Il résulte de ce qui précède, sans qu’il soit besoin d’examiner les autres moyens de la requête, que M. A… est fondé à demander l’annulation de la décision lui refusant la délivrance d’un titre de séjour ainsi que, par voie de conséquence, des décisions portant obligation de quitter le territoire français dans un délai de trente jours, fixant le pays de destination, et portant interdiction de retour sur le territoire français pour une durée d’un an.
Sur les conclusions à fin d’injonction :
Eu égard à ses motifs, le présent jugement implique nécessairement qu’un titre de séjour soit délivré à M. A…. Par suite, il y a lieu d’enjoindre au préfet de la Sarthe d’y procéder, dans un délai de deux mois suivant la notification du présent jugement, sous réserve de changements dans les circonstances de droit et de fait.
Sur les frais liés au litige :
M. A… ayant obtenu le bénéfice de l’aide juridictionnelle totale, son avocat peut se prévaloir des dispositions des articles L. 761-1 du code de justice administrative et 37 de la loi du 10 juillet 1991. Il y a lieu, dans les circonstances de l’espèce, et sous réserve que Me Nyadjam Tomi renonce à percevoir la somme correspondant à la part contributive de l’Etat, de mettre à la charge de l’Etat la somme de 1 200 euros, à verser à Me Nyadjam Tomi.
D E C I D E :
Article 1er : L’arrêté du 28 octobre 2025 du préfet de la Sarthe est annulé.

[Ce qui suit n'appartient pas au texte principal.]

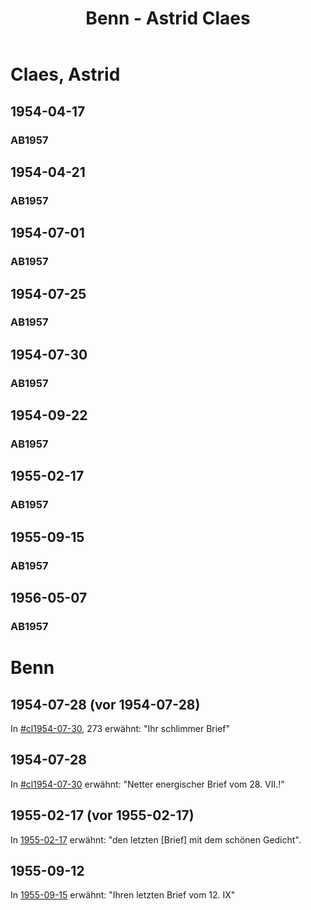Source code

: #+STARTUP: showall
#+STARTUP: content
# +STARTUP: showeverything
#+TITLE: Benn - Astrid Claes

* Claes, Astrid
:PROPERTIES:
:EMPF:     1
:FROM: Benn
:TO: Claes, Astrid
:GEB:      1928
:TOD:      2011
:END:
** 1954-04-17
   :PROPERTIES:
   :CUSTOM_ID: cl1954-04-17
   :ORT: [Berlin]
   :TRAD:     
   :END:      
*** AB1957
:PROPERTIES:
:S: 260-62
:S_KOM: 380
:END:
** 1954-04-21
   :PROPERTIES:
   :CUSTOM_ID: cl1954-04-21
   :ORT: [Berlin]
   :TRAD:     
   :END:      
*** AB1957
:PROPERTIES:
:S: 263-65
:S_KOM: 380
:END:
** 1954-07-01
   :PROPERTIES:
   :CUSTOM_ID: cl1954-07-01
   :ORT: [Berlin]
   :TRAD:     
   :END:      
*** AB1957
:PROPERTIES:
:S: 269
:S_KOM: 380
:END:
** 1954-07-25
   :PROPERTIES:
   :CUSTOM_ID: cl1954-07-25
   :ORT: 
   :TRAD:     
   :END:      
*** AB1957
:PROPERTIES:
:S: 269-72
:S_KOM: 380
:END:
** 1954-07-30
   :PROPERTIES:
   :CUSTOM_ID: cl1954-07-30
   :ORT: 
   :TRAD:     
   :END:      
*** AB1957
:PROPERTIES:
:S: 272-73
:S_KOM: 381
:END:
** 1954-09-22
   :PROPERTIES:
   :CUSTOM_ID: cl1954-09-22
   :ORT: [Berlin] 
   :TRAD:     
   :END:      
*** AB1957
:PROPERTIES:
:AUSL: t
:S: 277-78
:S_KOM: 381
:END:
** 1955-02-17
   :PROPERTIES:
   :CUSTOM_ID: cl1955-02-17
   :ORT: [Berlin] 
   :TRAD:     
   :END:      
*** AB1957
:PROPERTIES:
:AUSL: 
:S: 282-83
:S_KOM: 382
:END:
** 1955-09-15
   :PROPERTIES:
   :CUSTOM_ID: cl1955-09-15
   :ORT: [Berlin]
   :TRAD:     
   :END:   
*** AB1957
:PROPERTIES:
:AUSL: 
:S: 293-94
:S_KOM: 383
:END:
** 1956-05-07
   :PROPERTIES:
   :CUSTOM_ID: cl1956-05-07
   :ORT: [Berlin]
   :TRAD:     
   :END:   
*** AB1957
:PROPERTIES:
:AUSL: t
:S: 314
:S_KOM:
:END:
* Benn
:PROPERTIES:
:TO: Benn
:FROM: Claes, Astrid
:END:
** 1954-07-28 (vor 1954-07-28)
   :PROPERTIES:
   :TRAD:     
   :END:
In [[#cl1954-07-30]], 273 erwähnt: "Ihr schlimmer Brief"
** 1954-07-28
   :PROPERTIES:
   :TRAD:     
   :END:
In [[#cl1954-07-30]] erwähnt: "Netter energischer Brief vom 28. VII.!"
** 1955-02-17 (vor 1955-02-17)
   :PROPERTIES:
   :TRAD:     
   :END:
In [[#cl1955-02-17][1955-02-17]] erwähnt: "den letzten [Brief] mit dem schönen Gedicht".
** 1955-09-12
   :PROPERTIES:
   :TRAD:     
   :END:
In [[#cl1955-09-15][1955-09-15]] erwähnt: "Ihren letzten Brief vom 12. IX"
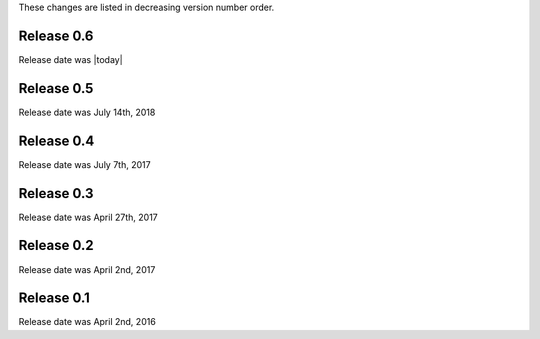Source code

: 
These changes are listed in decreasing version number order.


Release 0.6
-----------

Release date was |today|


Release 0.5
-----------

Release date was July 14th, 2018


Release 0.4
-----------

Release date was July 7th, 2017


Release 0.3
-----------

Release date was April 27th, 2017


Release 0.2
-----------

Release date was April 2nd, 2017


Release 0.1
-----------

Release date was April 2nd, 2016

Article 2 : Il est enjoint au préfet de la Sarthe de délivrer à M. A… un titre de séjour portant la mention « vie privée et familiale » dans un délai de deux mois à compter de la notification du présent jugement, sous réserve de changements dans les circonstances de droit et de fait.

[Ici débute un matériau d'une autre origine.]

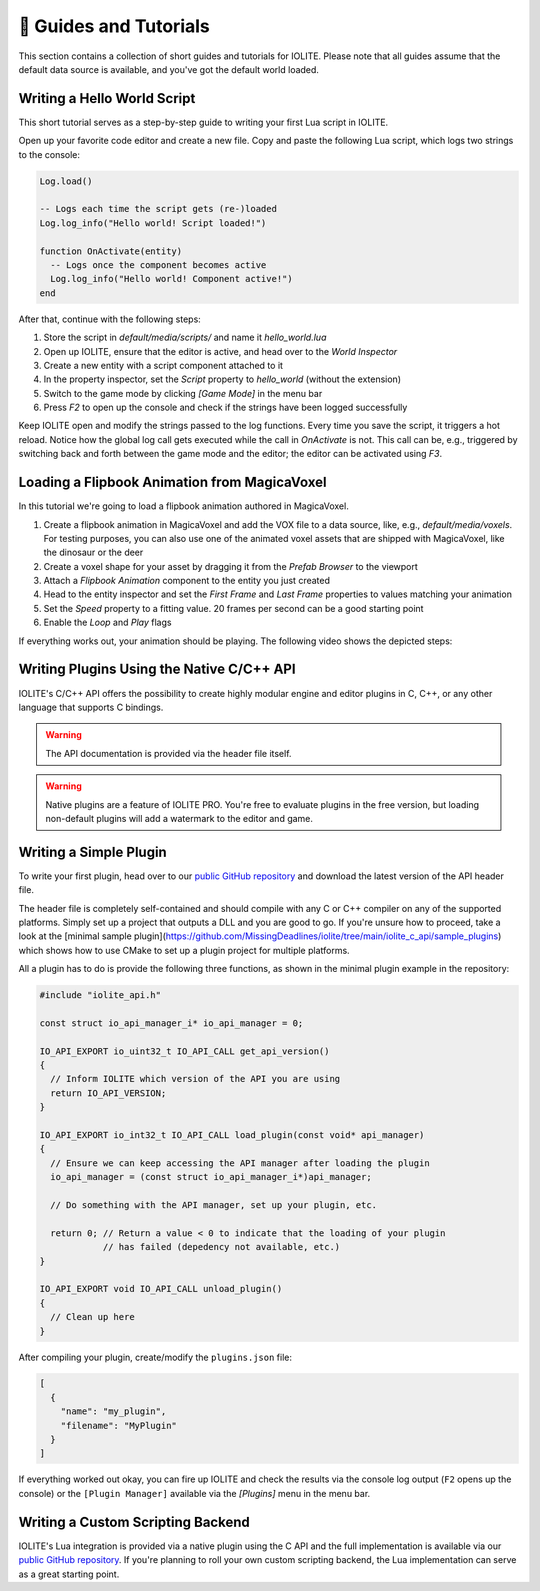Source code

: 👀 Guides and Tutorials
========================

This section contains a collection of short guides and tutorials for IOLITE. Please note that all guides assume that the default data source is available, and you've got the default world loaded.

Writing a Hello World Script
----------------------------

This short tutorial serves as a step-by-step guide to writing your first Lua script in IOLITE.

Open up your favorite code editor and create a new file. Copy and paste the following Lua script, which logs two strings to the console:  

.. code-block:: lua

  Log.load()

  -- Logs each time the script gets (re-)loaded
  Log.log_info("Hello world! Script loaded!")

  function OnActivate(entity)
    -- Logs once the component becomes active
    Log.log_info("Hello world! Component active!")
  end

After that, continue with the following steps:

1. Store the script in `default/media/scripts/` and name it `hello_world.lua`
2. Open up IOLITE, ensure that the editor is active, and head over to the *World Inspector*
3. Create a new entity with a script component attached to it
4. In the property inspector, set the `Script` property to `hello_world` (without the extension)
5. Switch to the game mode by clicking `[Game Mode]` in the menu bar
6. Press `F2` to open up the console and check if the strings have been logged successfully

Keep IOLITE open and modify the strings passed to the log functions. Every time you save the script, it triggers a hot reload. Notice how the global log call gets executed while the call in `OnActivate` is not. This call can be, e.g., triggered by switching back and forth between the game mode and the editor; the editor can be activated using `F3`.

Loading a Flipbook Animation from MagicaVoxel
---------------------------------------------

In this tutorial we're going to load a flipbook animation authored in MagicaVoxel.

1. Create a flipbook animation in MagicaVoxel and add the VOX file to a data source, like, e.g., `default/media/voxels`. For testing purposes, you can also use one of the animated voxel assets that are shipped with MagicaVoxel, like the dinosaur or the deer
2. Create a voxel shape for your asset by dragging it from the *Prefab Browser* to the viewport
3. Attach a *Flipbook Animation* component to the entity you just created
4. Head to the entity inspector and set the `First Frame` and `Last Frame` properties to values matching your animation
5. Set the `Speed` property to a fitting value. 20 frames per second can be a good starting point
6. Enable the `Loop` and `Play` flags

If everything works out, your animation should be playing. The following video shows the depicted steps:

Writing Plugins Using the Native C/C++ API
------------------------------------------

IOLITE's C/C++ API offers the possibility to create highly modular engine and editor plugins in C, C++, or any other language that supports C bindings.

.. warning:: The API documentation is provided via the header file itself.
.. warning:: Native plugins are a feature of IOLITE PRO. You're free to evaluate plugins in the free version, but loading non-default plugins will add a watermark to the editor and game.

Writing a Simple Plugin
-----------------------

To write your first plugin, head over to our `public GitHub repository <(https://github.com/MissingDeadlines/iolite/tree/main/iolite_c_api>`__ and download the latest version of the API header file.

The header file is completely self-contained and should compile with any C or C++ compiler on any of the supported platforms. Simply set up a project that outputs a DLL and you are good to go. If you're unsure how to proceed, take a look at the [minimal sample plugin](https://github.com/MissingDeadlines/iolite/tree/main/iolite_c_api/sample_plugins) which shows how to use CMake to set up a plugin project for multiple platforms.

All a plugin has to do is provide the following three functions, as shown in the minimal plugin example in the repository:

.. code-block:: cpp

  #include "iolite_api.h"

  const struct io_api_manager_i* io_api_manager = 0;

  IO_API_EXPORT io_uint32_t IO_API_CALL get_api_version()
  {
    // Inform IOLITE which version of the API you are using
    return IO_API_VERSION;
  }

  IO_API_EXPORT io_int32_t IO_API_CALL load_plugin(const void* api_manager)
  {
    // Ensure we can keep accessing the API manager after loading the plugin
    io_api_manager = (const struct io_api_manager_i*)api_manager;

    // Do something with the API manager, set up your plugin, etc.

    return 0; // Return a value < 0 to indicate that the loading of your plugin
              // has failed (depedency not available, etc.)
  }

  IO_API_EXPORT void IO_API_CALL unload_plugin()
  {
    // Clean up here
  }

After compiling your plugin, create/modify the ``plugins.json`` file:

.. code-block:: json

  [
    {
      "name": "my_plugin",
      "filename": "MyPlugin"
    }
  ]

If everything worked out okay, you can fire up IOLITE and check the results via the console log output (``F2`` opens up the console) or the ``[Plugin Manager]`` available via the `[Plugins]` menu in the menu bar.

Writing a Custom Scripting Backend
----------------------------------

IOLITE's Lua integration is provided via a native plugin using the C API and the full implementation is available via our `public GitHub repository <https://github.com/MissingDeadlines/iolite/tree/main/iolite_lua_plugin>`_. If you're planning to roll your own custom scripting backend, the Lua implementation can serve as a great starting point.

Article 3 : L’Etat versera à Me Nyadjam Tomi une somme de 1 200 euros au titre des dispositions de l’article L. 761-1 du code de justice administrative et de l’article 37 de la loi du 10 juillet 1991, sous réserve que celui-ci renonce à percevoir la somme correspondant à la part contributive de l’État.
Article 4 : Le présent jugement sera notifié à M. C… A…, à Me Nyadjam Tomi et au préfet de la Sarthe.
Rendu public par mise à disposition au greffe le 16 janvier 2026.
La magistrate désignée,
M. André
La greffière,
L. Lécuyer
La République mande et ordonne au préfet de la Sarthe en ce qui le concerne ou à tous commissaires de justice à ce requis en ce qui concerne les voies de droit commun contre les parties privées, de pourvoir à l’exécution de la présente décision.